> WHAT TO DO: Reproduce each of the rows below verbatim, omitting the pictures.

RECORDS FOR THE TASK below:

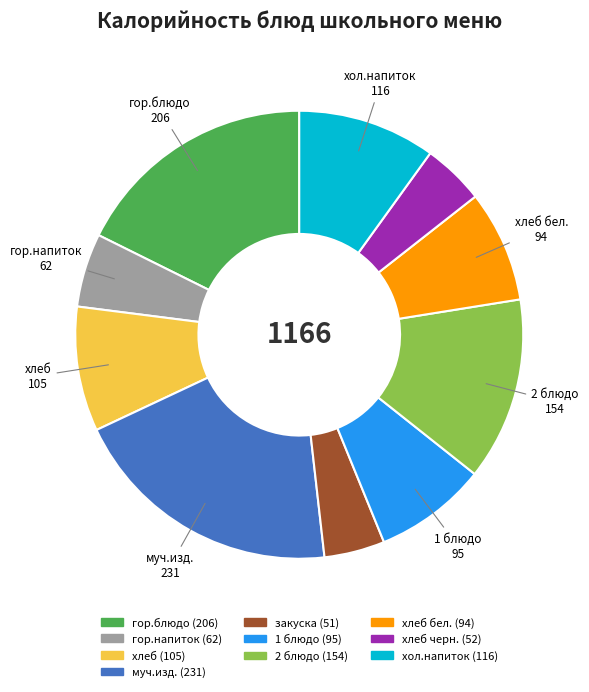

Does any single category account for the majority?

No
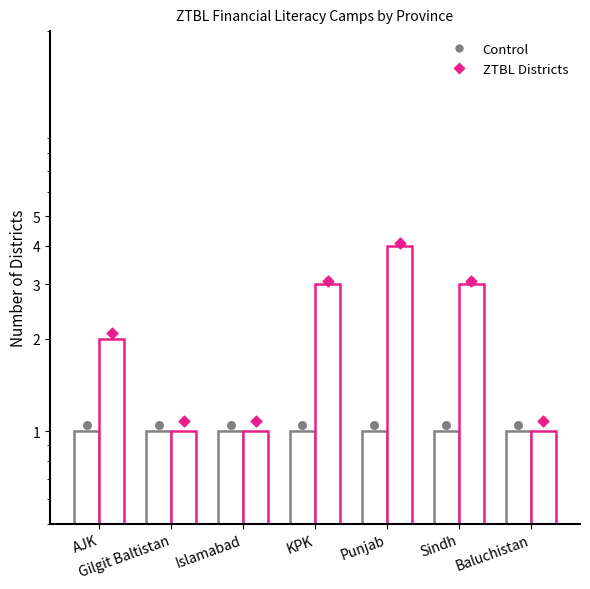

Which series reaches the maximum Y coordinate?

ZTBL Districts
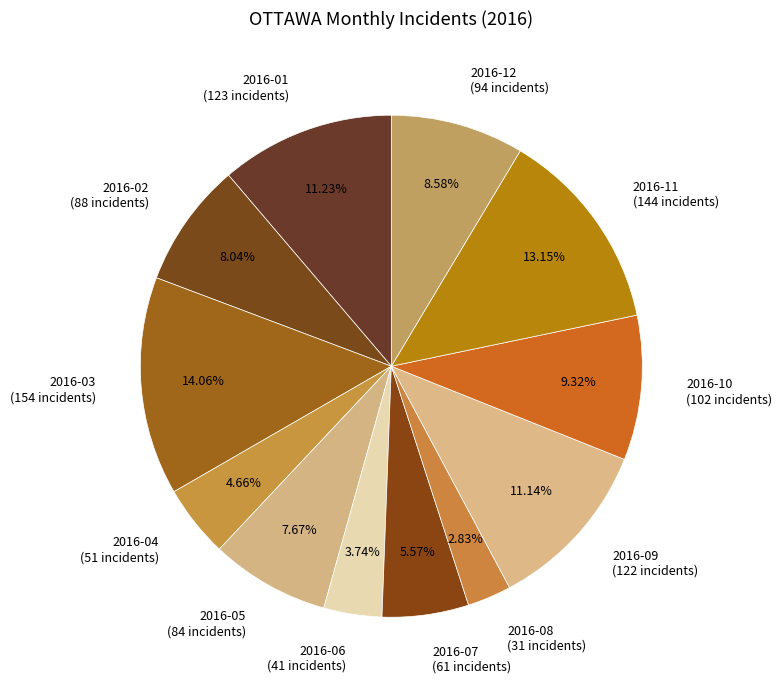

What is the ratio of the value at 2016-05 (84 incidents) to the value at 2016-02 (88 incidents)?

1.0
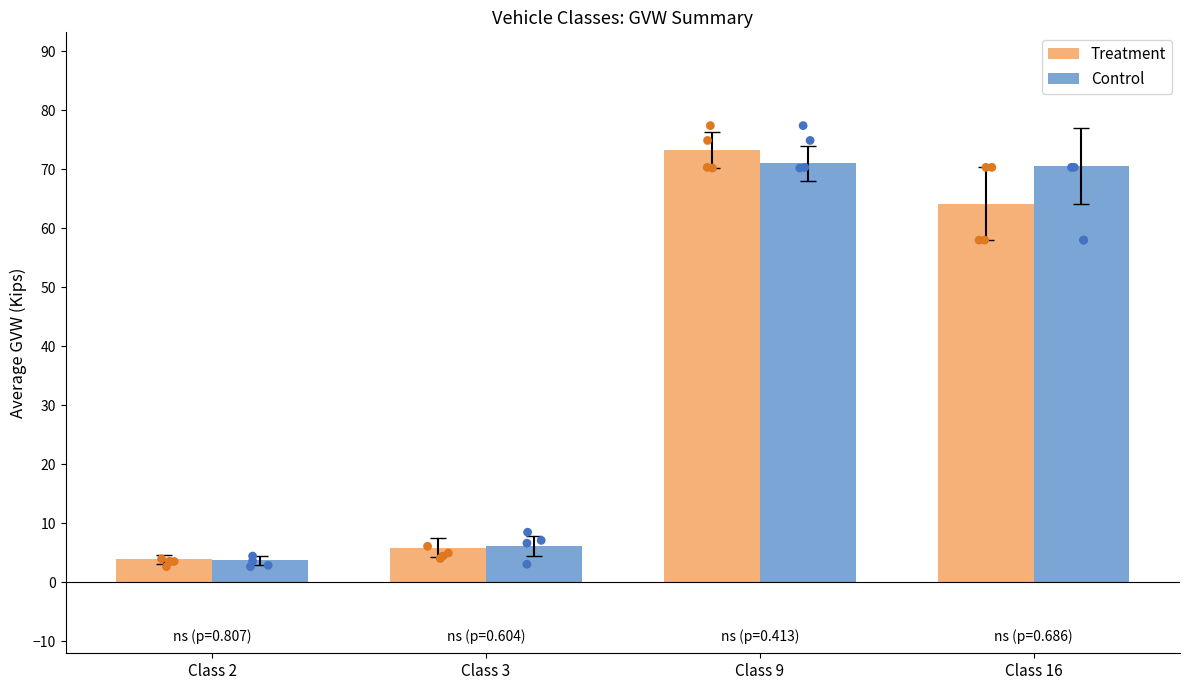

What are all the series names shown in the legend?

Treatment, Control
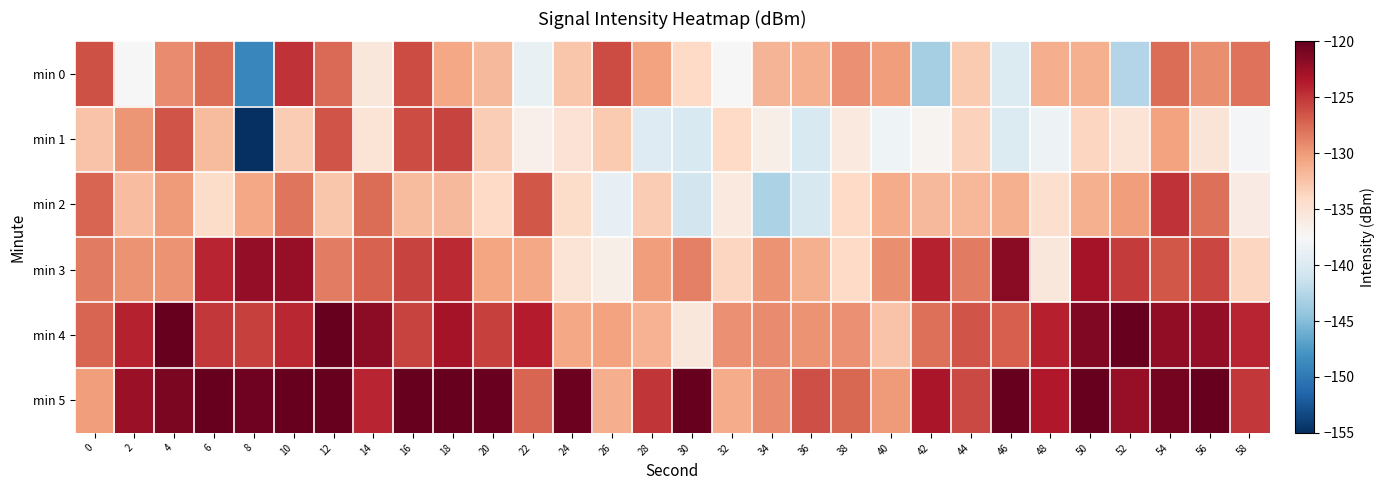

At which category does the chart reach its peak across all series?

6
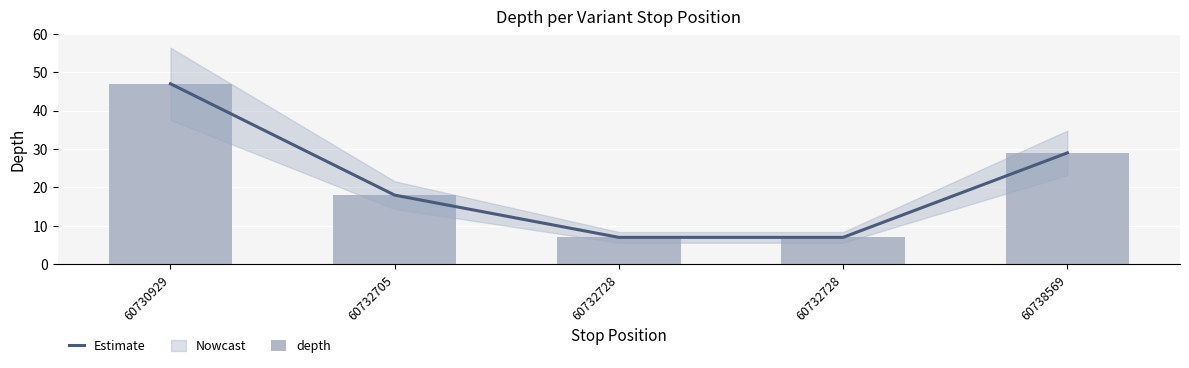

At which category is the sum across all series the highest?

60730929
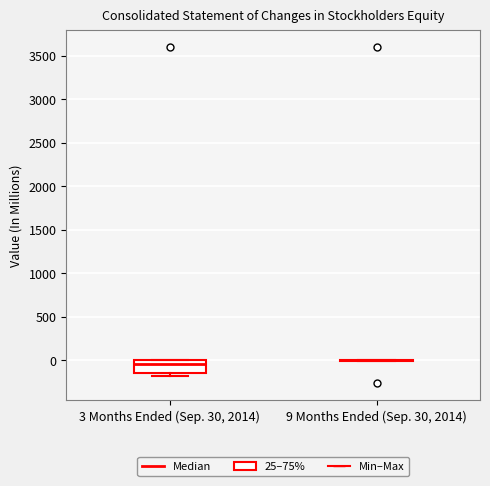

Where is the upper edge of the box for 3 Months Ended (Sep. 30, 2014) on the y-axis? The values are not printed on the chart, so give them approximately, as read against the axis.

0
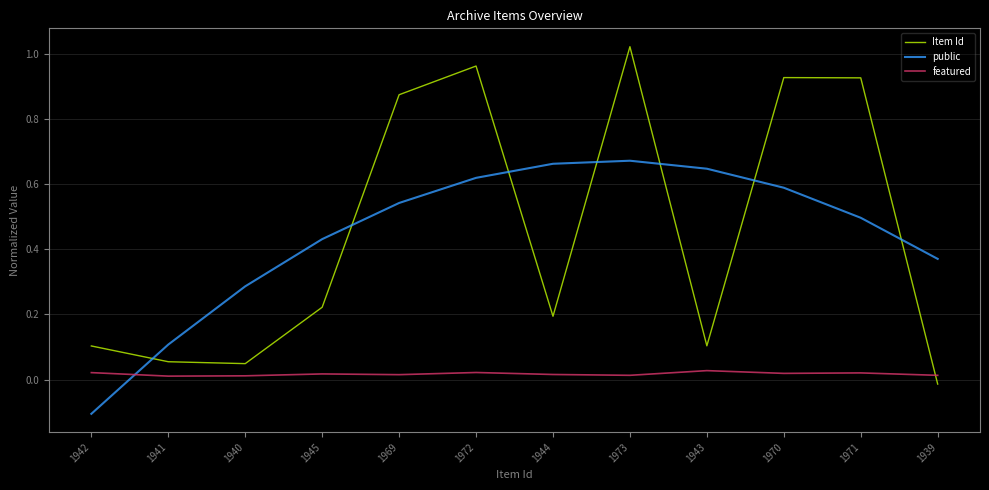

Which series has the widest spread of values?

Item Id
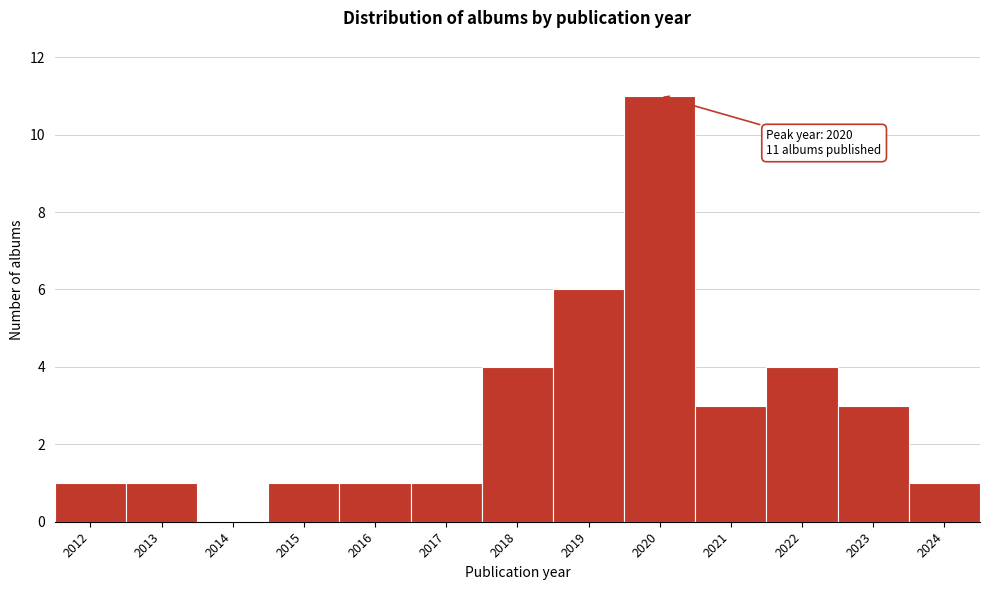

Over which range of the x-axis is the bar tallest?

2019.5 to 2020.5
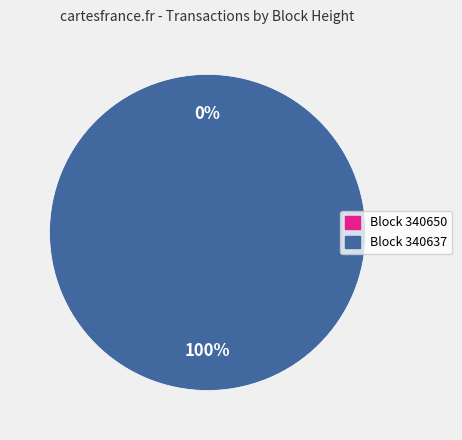

Rank the categories by value from highest to lowest.

340637, 340650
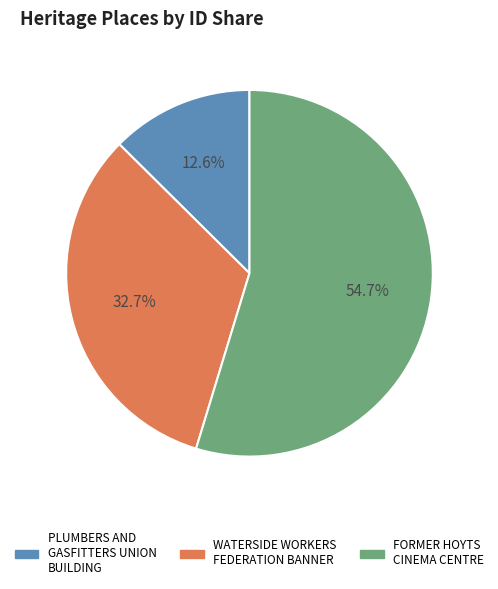

True or false: WATERSIDE WORKERS FEDERATION BANNER accounts for 21% of the total.

False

End of RECORDS FOR THE TASK.

> FINISHED TASK:
Does any single category account for the majority?

No

Which series reaches the maximum Y coordinate?

ZTBL Districts

What is the ratio of the value at 2016-05 (84 incidents) to the value at 2016-02 (88 incidents)?

1.0

What are all the series names shown in the legend?

Treatment, Control

At which category does the chart reach its peak across all series?

6

At which category is the sum across all series the highest?

60730929

Where is the upper edge of the box for 3 Months Ended (Sep. 30, 2014) on the y-axis? The values are not printed on the chart, so give them approximately, as read against the axis.

0

Which series has the widest spread of values?

Item Id

Over which range of the x-axis is the bar tallest?

2019.5 to 2020.5

Rank the categories by value from highest to lowest.

340637, 340650

True or false: WATERSIDE WORKERS FEDERATION BANNER accounts for 21% of the total.

False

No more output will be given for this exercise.